Liu Yanyan, Yuan Zhongshang, Cai Jianwen, Zhou Haibo
School of Mathematics and Statistics, Wuhan University, Wuhan, 430072, Hubei, China.
Lifetime Data Anal. 2012 Jan;18(1):116-38. doi: 10.1007/s10985-011-9209-x. Epub 2011 Nov 18.
In many biomedical studies, it is common that due to budget constraints, the primary covariate is only collected in a randomly selected subset from the full study cohort. Often, there is an inexpensive auxiliary covariate for the primary exposure variable that is readily available for all the cohort subjects. Valid statistical methods that make use of the auxiliary information to improve study efficiency need to be developed. To this end, we develop an estimated partial likelihood approach for correlated failure time data with auxiliary information. We assume a marginal hazard model with common baseline hazard function. The asymptotic properties for the proposed estimators are developed. The proof of the asymptotic results for the proposed estimators is nontrivial since the moments used in estimating equation are not martingale-based and the classical martingale theory is not sufficient. Instead, our proofs rely on modern empirical process theory. The proposed estimator is evaluated through simulation studies and is shown to have increased efficiency compared to existing methods. The proposed method is illustrated with a data set from the Framingham study.

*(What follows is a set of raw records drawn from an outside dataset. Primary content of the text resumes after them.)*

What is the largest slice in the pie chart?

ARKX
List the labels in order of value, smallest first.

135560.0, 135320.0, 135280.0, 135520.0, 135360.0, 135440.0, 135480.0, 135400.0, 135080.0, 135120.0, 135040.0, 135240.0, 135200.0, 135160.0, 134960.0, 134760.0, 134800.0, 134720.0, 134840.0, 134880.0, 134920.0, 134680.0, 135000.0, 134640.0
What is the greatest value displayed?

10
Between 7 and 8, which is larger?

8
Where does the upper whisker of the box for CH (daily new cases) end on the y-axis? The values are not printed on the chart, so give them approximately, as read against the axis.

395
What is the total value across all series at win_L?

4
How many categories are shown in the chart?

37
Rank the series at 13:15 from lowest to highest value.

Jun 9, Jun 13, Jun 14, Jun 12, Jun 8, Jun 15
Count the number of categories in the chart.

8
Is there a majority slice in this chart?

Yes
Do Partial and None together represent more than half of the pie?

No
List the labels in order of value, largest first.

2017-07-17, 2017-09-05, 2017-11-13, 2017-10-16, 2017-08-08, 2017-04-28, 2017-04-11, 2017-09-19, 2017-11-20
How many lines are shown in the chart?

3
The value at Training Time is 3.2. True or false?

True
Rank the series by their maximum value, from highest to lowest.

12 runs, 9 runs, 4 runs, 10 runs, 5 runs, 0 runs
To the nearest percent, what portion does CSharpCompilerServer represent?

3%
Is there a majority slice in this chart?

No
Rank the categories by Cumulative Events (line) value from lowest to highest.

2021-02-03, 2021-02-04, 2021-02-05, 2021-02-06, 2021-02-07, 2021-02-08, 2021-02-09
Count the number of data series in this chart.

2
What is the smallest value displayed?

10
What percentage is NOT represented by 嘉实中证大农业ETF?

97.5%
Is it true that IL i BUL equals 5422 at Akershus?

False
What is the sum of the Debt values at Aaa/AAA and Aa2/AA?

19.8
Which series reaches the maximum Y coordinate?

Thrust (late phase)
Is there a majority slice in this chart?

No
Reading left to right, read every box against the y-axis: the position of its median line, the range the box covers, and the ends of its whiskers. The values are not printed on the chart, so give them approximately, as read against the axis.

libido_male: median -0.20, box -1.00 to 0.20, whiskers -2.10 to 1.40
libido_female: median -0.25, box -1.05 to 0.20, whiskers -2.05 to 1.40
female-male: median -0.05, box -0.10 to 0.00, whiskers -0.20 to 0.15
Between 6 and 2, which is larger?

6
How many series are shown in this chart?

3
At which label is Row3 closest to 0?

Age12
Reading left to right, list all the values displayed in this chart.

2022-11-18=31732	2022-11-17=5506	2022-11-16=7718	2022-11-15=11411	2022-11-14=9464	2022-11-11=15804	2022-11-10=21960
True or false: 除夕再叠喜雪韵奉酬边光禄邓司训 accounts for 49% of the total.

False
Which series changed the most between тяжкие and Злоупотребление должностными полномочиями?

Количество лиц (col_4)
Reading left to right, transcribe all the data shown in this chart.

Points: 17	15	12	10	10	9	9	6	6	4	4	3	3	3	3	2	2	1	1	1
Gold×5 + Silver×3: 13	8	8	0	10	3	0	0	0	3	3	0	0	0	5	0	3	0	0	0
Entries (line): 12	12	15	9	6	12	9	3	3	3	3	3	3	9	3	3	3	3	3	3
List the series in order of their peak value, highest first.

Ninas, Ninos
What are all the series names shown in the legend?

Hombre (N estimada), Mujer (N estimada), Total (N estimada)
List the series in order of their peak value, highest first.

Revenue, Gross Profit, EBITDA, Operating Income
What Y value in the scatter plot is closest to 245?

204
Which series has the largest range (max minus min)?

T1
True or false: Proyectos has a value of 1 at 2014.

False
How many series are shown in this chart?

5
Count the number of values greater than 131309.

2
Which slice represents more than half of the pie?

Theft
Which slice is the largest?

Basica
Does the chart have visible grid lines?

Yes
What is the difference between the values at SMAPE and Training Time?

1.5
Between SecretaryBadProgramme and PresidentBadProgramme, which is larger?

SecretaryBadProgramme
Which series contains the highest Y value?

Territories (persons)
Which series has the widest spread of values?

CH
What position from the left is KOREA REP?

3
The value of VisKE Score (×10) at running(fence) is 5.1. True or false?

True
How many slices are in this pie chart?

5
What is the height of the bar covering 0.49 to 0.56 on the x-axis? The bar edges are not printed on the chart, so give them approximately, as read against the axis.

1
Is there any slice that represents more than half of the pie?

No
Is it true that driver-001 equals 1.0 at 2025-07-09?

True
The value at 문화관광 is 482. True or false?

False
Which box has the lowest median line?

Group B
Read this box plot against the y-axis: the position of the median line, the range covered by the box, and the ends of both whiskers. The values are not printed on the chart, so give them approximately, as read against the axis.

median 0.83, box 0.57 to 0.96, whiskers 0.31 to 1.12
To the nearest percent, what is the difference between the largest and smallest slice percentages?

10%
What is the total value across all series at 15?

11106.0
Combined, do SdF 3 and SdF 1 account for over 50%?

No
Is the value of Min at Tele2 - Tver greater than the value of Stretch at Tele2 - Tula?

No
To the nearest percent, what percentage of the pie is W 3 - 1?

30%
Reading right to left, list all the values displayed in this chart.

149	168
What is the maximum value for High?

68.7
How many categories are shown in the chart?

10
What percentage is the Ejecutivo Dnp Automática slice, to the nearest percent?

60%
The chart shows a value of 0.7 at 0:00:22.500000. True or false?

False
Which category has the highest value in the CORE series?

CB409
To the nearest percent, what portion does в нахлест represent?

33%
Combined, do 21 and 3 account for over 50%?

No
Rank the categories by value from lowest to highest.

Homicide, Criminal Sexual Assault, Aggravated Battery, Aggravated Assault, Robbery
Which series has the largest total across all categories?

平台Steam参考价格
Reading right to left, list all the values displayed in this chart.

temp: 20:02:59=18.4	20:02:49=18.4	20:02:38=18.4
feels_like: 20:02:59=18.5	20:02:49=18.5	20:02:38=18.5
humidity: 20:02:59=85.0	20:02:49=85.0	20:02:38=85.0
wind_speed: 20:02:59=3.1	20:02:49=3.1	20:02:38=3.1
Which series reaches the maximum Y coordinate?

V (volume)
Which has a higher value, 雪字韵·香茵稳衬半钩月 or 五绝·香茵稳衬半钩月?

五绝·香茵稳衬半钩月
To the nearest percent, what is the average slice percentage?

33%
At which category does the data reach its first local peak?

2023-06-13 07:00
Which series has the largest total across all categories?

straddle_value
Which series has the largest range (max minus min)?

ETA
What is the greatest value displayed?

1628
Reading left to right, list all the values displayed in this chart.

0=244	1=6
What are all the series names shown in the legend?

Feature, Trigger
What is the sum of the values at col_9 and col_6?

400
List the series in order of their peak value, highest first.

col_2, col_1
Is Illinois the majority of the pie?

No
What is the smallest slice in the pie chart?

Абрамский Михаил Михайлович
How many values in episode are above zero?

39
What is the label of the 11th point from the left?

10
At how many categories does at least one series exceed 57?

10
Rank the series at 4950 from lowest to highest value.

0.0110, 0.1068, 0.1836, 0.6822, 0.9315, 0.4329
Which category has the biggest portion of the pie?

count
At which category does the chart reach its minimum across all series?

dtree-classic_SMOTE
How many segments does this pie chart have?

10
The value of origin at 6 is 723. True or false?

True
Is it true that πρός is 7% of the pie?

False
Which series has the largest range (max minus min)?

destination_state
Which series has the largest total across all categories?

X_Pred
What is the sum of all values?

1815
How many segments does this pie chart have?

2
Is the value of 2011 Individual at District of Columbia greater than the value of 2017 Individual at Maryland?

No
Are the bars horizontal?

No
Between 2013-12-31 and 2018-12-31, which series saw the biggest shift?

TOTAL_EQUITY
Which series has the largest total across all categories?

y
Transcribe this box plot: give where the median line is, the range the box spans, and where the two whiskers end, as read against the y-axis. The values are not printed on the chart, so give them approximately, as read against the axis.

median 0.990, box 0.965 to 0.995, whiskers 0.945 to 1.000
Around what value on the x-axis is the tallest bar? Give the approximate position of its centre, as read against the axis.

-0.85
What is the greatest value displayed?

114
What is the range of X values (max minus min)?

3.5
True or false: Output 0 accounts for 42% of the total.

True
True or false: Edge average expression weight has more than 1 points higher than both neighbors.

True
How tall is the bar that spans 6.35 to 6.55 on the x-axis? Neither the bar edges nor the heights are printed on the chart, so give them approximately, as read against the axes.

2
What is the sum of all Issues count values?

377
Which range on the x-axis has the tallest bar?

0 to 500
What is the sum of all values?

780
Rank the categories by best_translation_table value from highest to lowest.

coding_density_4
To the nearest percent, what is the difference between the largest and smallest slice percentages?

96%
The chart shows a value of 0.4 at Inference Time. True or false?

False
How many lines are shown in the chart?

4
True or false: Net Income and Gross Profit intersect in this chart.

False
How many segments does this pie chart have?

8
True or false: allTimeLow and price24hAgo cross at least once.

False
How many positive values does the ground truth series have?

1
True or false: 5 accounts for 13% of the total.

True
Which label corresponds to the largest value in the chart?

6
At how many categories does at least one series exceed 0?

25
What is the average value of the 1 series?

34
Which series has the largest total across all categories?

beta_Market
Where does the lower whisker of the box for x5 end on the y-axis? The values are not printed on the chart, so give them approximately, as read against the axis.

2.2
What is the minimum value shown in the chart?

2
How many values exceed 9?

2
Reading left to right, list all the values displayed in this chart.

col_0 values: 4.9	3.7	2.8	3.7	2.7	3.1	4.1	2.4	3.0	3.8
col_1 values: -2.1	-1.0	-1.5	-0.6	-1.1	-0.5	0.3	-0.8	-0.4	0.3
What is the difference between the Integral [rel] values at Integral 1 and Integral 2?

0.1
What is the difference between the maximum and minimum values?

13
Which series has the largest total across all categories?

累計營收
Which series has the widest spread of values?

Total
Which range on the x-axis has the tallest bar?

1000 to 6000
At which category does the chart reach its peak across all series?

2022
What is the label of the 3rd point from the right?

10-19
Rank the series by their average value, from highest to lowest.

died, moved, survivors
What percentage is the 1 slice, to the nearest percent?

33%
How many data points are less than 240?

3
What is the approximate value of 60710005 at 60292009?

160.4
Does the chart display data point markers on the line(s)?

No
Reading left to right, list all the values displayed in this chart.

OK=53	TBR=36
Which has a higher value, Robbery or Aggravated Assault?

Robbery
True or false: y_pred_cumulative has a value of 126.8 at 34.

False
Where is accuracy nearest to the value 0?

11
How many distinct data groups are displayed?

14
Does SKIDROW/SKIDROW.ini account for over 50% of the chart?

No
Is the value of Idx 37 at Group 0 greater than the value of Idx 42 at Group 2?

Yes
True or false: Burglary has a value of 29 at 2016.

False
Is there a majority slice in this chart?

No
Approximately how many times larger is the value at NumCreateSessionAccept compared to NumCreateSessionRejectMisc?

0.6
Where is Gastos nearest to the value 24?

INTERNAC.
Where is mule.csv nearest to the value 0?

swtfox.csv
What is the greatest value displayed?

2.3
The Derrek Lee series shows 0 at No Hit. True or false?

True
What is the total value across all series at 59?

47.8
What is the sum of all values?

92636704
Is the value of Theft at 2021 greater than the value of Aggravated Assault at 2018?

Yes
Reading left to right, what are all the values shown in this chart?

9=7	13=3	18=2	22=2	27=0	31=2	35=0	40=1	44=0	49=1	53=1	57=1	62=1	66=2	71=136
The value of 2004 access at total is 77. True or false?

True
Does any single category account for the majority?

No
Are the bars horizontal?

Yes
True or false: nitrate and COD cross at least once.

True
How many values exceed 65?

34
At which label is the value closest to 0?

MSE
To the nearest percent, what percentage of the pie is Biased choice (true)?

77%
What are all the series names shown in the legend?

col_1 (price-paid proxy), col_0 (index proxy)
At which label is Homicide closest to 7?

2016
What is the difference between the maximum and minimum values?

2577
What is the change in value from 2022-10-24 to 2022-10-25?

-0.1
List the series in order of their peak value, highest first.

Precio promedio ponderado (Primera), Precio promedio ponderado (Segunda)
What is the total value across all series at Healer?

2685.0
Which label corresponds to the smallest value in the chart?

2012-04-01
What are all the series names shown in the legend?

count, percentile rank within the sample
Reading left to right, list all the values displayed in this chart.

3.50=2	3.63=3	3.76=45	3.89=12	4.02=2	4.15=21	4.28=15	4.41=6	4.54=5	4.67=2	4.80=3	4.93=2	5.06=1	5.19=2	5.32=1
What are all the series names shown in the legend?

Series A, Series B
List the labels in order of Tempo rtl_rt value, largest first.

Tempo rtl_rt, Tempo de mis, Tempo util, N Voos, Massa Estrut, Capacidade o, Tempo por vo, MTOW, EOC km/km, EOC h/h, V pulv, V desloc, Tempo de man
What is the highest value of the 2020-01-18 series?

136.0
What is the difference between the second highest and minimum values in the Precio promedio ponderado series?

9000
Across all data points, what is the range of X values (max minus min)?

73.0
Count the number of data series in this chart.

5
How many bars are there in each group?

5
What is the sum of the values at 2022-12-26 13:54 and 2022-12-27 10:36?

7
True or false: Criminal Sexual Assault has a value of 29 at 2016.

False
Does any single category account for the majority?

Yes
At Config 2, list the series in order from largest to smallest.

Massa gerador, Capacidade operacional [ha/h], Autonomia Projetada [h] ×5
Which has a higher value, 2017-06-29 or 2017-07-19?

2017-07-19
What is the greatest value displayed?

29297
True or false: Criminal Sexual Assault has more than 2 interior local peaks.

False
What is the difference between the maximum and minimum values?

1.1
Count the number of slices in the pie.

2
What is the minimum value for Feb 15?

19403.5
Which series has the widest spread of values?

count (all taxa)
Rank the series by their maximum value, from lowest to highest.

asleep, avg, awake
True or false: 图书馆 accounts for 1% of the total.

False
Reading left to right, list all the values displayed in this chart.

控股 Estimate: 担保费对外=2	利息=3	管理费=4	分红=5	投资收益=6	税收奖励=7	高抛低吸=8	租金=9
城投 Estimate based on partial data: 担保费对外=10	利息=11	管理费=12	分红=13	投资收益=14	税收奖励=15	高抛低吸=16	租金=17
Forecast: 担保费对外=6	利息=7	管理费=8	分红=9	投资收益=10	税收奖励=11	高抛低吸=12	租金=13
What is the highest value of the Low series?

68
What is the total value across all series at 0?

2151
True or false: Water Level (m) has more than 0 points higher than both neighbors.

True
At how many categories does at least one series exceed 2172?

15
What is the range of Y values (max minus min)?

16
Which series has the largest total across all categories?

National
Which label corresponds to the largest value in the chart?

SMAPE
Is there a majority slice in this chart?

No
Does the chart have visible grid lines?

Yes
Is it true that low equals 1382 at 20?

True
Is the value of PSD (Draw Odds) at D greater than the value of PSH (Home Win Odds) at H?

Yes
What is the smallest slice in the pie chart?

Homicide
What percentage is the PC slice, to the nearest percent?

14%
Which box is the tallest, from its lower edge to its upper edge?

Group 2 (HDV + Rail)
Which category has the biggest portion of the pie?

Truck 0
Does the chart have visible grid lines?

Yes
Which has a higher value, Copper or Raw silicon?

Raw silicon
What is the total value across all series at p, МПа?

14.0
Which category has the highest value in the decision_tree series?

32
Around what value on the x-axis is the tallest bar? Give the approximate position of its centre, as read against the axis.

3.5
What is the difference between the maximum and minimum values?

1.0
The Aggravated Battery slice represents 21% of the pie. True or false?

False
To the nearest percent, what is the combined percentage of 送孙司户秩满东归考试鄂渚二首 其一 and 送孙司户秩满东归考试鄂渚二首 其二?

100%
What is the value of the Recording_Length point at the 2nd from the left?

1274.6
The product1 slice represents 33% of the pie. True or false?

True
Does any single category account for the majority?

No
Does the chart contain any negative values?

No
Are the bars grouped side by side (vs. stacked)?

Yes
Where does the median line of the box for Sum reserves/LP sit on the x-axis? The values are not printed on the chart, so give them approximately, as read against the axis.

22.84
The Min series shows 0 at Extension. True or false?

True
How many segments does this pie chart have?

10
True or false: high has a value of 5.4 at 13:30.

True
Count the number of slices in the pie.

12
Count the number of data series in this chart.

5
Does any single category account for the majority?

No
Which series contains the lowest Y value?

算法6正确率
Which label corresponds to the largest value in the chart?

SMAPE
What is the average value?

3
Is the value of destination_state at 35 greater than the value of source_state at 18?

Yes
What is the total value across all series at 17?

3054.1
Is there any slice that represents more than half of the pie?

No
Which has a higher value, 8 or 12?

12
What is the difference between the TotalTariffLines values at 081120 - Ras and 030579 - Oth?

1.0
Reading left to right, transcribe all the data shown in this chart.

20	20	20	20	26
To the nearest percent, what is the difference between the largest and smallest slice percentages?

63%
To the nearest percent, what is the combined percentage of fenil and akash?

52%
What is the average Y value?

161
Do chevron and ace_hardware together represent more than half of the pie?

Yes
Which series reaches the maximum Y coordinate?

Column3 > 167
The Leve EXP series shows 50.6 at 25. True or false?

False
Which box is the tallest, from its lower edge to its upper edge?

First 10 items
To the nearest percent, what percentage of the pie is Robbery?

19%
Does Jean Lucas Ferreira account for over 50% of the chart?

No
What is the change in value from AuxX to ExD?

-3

在许多生物医学研究中,由于预算限制,主要协变量通常仅在从完整研究队列中随机选择的子集中收集,这是很常见的。通常,对于主要暴露变量存在一种廉价的辅助协变量,所有队列受试者都可轻易获取。需要开发利用辅助信息来提高研究效率的有效统计方法。为此,我们针对具有辅助信息的相关失效时间数据开发了一种估计部分似然方法。我们假设具有共同基线风险函数的边际风险模型。推导了所提出估计量的渐近性质。由于估计方程中使用的矩不是基于鞅的,且经典鞅理论并不充分,因此所提出估计量的渐近结果的证明并不简单。相反,我们的证明依赖于现代经验过程理论。通过模拟研究对所提出的估计量进行了评估,结果表明与现有方法相比,其效率有所提高。用弗明汉姆研究的一个数据集对所提出的方法进行了说明。